▶ [WORK INSTRUCTIONS] Go through the listing beneath this task and return every line that carries the string "Vista".

----------

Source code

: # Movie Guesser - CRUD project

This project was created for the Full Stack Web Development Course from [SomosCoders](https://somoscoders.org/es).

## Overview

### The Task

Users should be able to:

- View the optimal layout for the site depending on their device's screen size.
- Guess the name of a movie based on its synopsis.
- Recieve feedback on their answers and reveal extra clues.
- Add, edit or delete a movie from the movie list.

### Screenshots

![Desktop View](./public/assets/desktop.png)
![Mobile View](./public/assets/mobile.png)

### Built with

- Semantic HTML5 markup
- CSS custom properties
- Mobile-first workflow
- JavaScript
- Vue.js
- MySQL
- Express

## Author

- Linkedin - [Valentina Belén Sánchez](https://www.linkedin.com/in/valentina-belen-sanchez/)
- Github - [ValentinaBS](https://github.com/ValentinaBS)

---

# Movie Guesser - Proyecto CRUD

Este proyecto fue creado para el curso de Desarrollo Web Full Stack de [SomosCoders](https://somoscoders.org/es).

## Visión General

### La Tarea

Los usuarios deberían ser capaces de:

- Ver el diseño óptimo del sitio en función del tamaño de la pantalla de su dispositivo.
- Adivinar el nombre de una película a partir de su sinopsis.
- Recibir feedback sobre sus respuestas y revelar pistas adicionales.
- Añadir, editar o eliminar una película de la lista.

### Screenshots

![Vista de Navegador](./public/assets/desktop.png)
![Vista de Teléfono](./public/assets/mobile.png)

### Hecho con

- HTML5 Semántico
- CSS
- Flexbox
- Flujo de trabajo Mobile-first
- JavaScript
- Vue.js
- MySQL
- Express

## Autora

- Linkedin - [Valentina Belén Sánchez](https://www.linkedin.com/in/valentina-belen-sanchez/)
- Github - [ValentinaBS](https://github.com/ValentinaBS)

----------

▶ [ANSWER FOR THIS EXERCISE]
![Vista de Navegador](./public/assets/desktop.png)
![Vista de Teléfono](./public/assets/mobile.png)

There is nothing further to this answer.